Your goal - Count every line in the following entries where the word "pentru" appears. Give the count alone.

########

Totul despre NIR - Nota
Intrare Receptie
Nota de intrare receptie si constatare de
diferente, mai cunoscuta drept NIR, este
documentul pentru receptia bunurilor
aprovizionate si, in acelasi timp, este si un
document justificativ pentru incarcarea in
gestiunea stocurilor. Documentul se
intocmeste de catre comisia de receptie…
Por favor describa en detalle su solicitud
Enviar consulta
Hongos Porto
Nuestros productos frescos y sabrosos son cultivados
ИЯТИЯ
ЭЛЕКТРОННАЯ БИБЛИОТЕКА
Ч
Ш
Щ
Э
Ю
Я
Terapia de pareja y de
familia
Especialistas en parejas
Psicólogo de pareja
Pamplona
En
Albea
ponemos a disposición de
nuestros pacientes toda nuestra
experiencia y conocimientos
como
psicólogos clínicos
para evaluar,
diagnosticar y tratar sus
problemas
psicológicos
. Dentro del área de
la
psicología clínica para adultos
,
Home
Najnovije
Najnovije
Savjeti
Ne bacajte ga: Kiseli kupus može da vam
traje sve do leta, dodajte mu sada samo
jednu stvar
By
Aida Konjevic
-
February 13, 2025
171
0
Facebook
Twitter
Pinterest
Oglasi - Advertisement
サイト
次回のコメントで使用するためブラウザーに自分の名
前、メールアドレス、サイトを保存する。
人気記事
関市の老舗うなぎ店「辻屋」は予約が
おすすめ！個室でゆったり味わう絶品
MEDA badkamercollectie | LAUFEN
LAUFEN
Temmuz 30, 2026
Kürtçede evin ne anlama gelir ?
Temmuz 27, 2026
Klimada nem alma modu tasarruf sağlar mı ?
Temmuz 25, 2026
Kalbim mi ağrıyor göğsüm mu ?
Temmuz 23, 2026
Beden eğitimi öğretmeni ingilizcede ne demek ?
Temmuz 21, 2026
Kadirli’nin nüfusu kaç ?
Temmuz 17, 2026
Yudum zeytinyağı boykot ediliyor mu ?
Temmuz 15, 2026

########

Answer - 2